Problem details. Check each line of the entries below for the string "shoulder"; copy every line where it appears.

Input material.
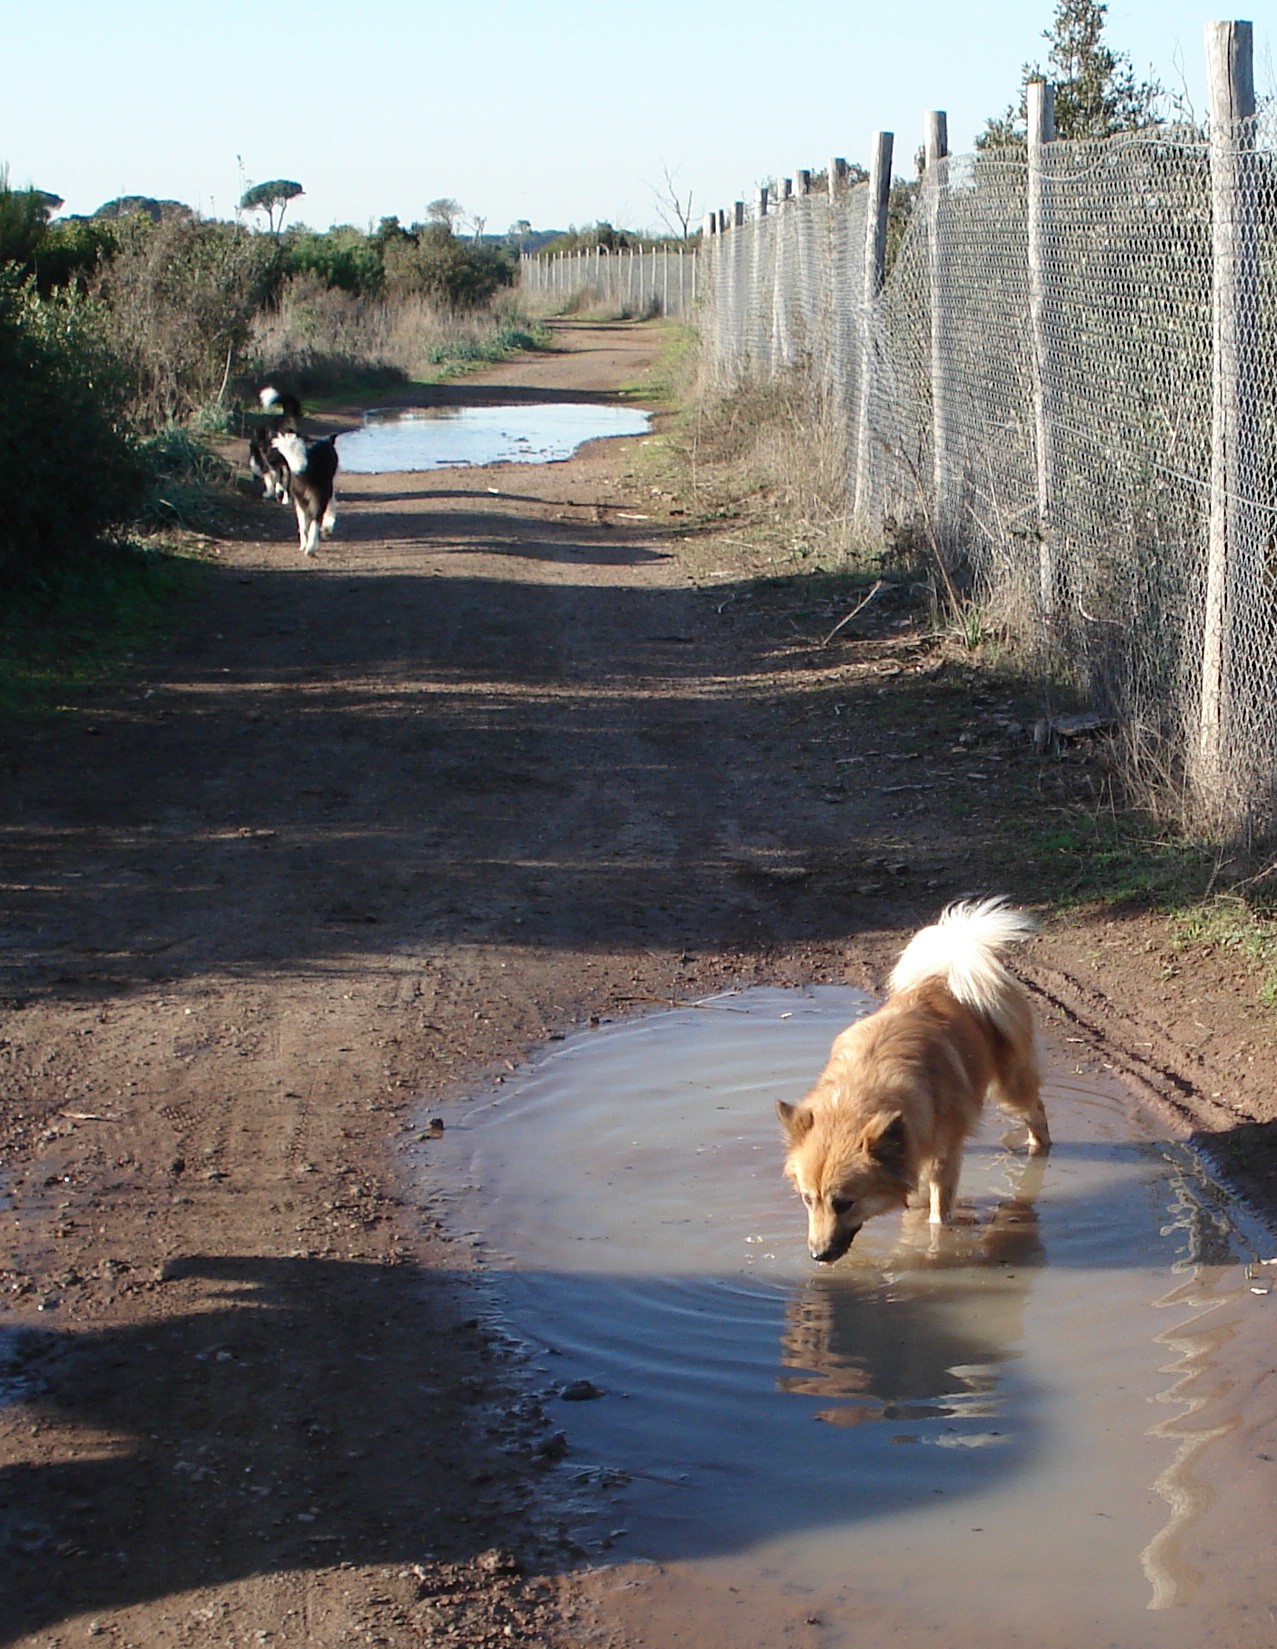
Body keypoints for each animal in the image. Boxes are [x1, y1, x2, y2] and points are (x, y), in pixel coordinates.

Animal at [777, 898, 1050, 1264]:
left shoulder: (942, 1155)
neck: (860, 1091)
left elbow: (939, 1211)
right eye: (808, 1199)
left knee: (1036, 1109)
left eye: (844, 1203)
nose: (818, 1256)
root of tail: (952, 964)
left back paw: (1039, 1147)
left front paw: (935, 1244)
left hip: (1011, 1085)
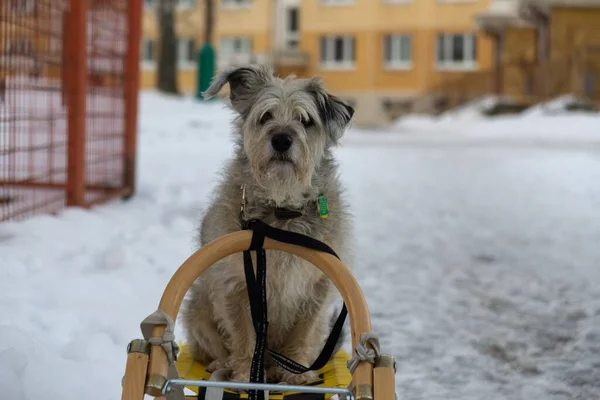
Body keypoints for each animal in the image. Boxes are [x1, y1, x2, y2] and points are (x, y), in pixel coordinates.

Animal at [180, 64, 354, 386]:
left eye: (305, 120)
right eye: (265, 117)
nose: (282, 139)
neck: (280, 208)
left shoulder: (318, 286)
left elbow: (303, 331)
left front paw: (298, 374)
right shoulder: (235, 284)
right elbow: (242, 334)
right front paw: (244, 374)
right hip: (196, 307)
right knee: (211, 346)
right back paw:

Output of the exercise.
left shoulder: (942, 1155)
left shoulder: (318, 286)
right shoulder: (235, 284)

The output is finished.